** Opening Data provided block **
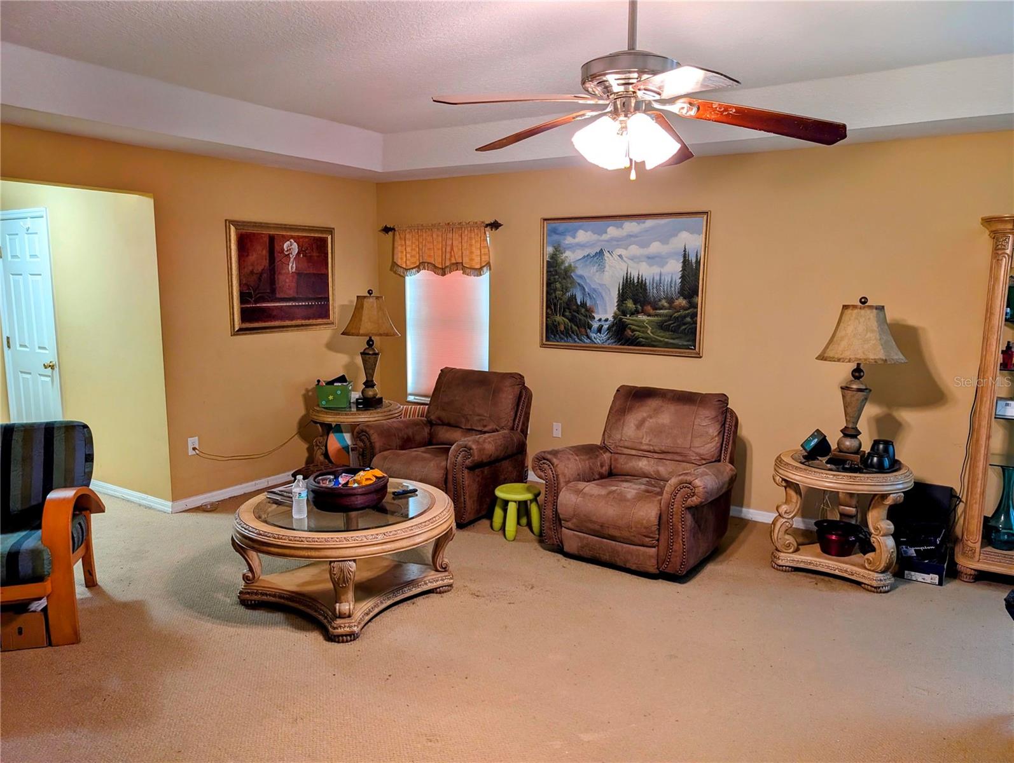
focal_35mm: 24
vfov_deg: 56.9
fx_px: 704
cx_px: 507
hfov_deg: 71.5
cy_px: 382
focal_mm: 6.9
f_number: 1.68
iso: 287
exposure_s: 1/120
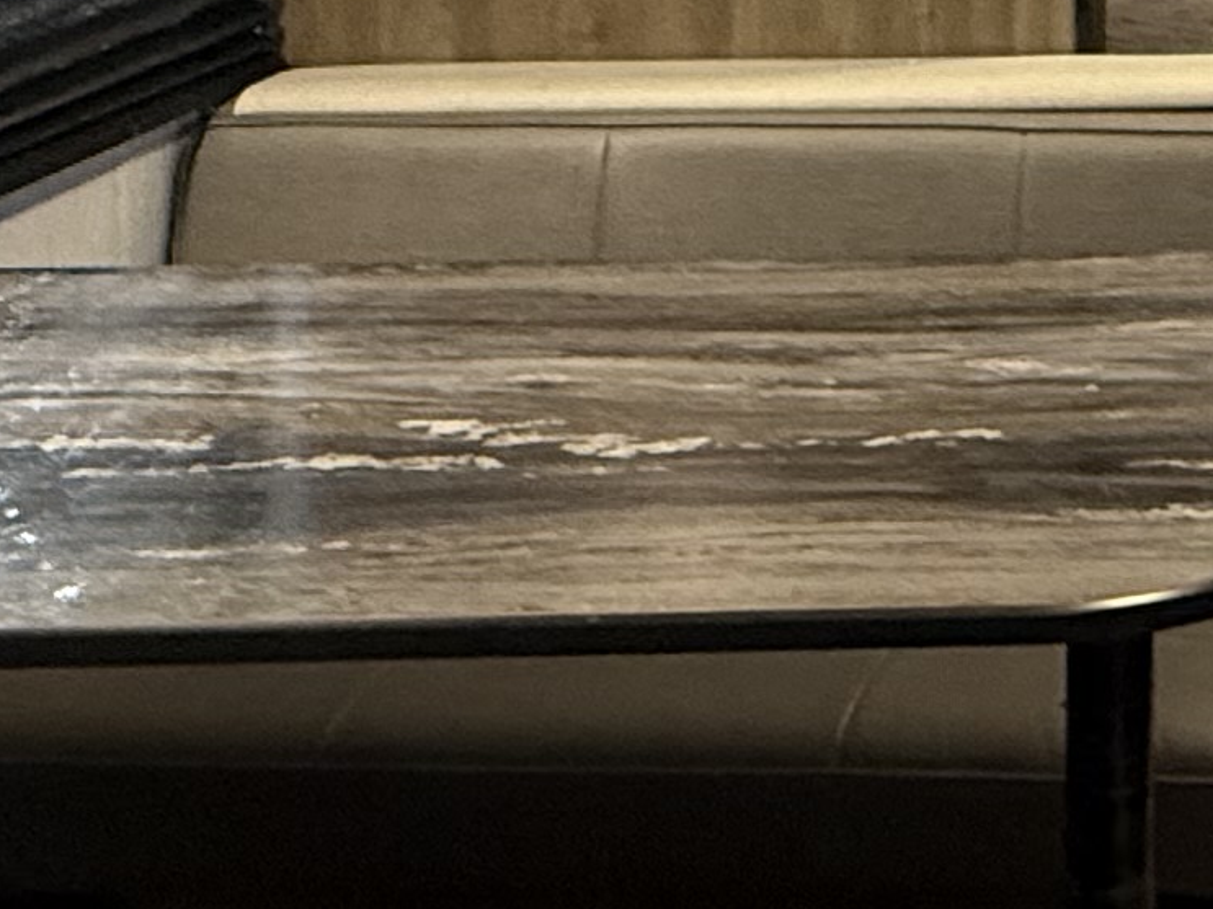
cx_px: 1758
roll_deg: +0.1
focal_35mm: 76
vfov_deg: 17.3
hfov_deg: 21.9
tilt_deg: +0.1
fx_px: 2663
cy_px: -481
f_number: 2.2
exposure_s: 1/60
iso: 400
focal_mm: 2.22
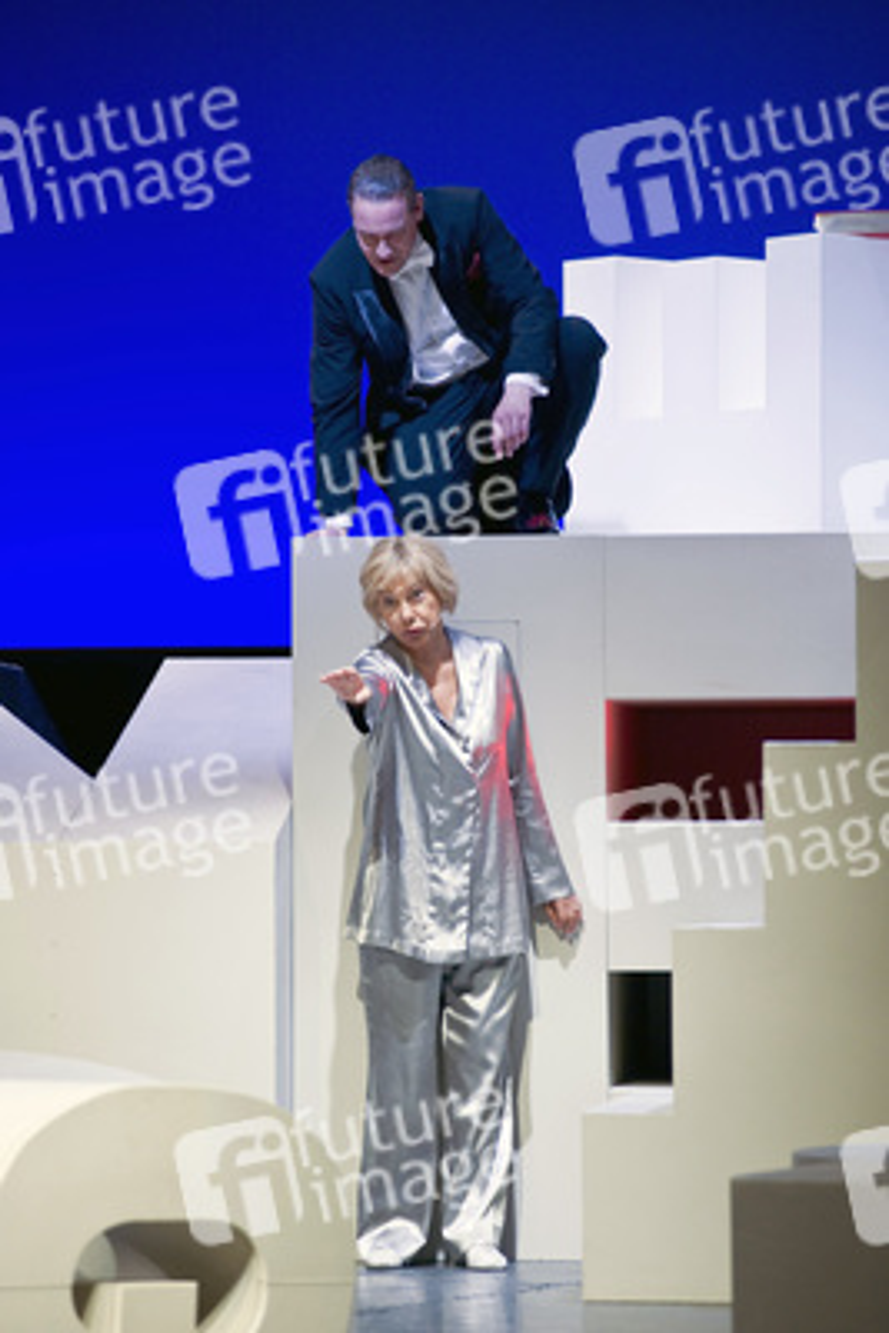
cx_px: 444
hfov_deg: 8.9
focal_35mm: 155
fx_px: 5736
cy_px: 666
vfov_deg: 13.2
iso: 1600
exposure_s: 1/100
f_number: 4
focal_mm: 155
** Closing Data provided block **
- Exercise description
Copy exactly the lines that run from the line containing "hfov_deg: 21.9" to the end of the data above, keeping both end lines and leaving out all pictures.

- The completed task
hfov_deg: 21.9
tilt_deg: +0.1
fx_px: 2663
cy_px: -481
f_number: 2.2
exposure_s: 1/60
iso: 400
focal_mm: 2.22
cx_px: 444
hfov_deg: 8.9
focal_35mm: 155
fx_px: 5736
cy_px: 666
vfov_deg: 13.2
iso: 1600
exposure_s: 1/100
f_number: 4
focal_mm: 155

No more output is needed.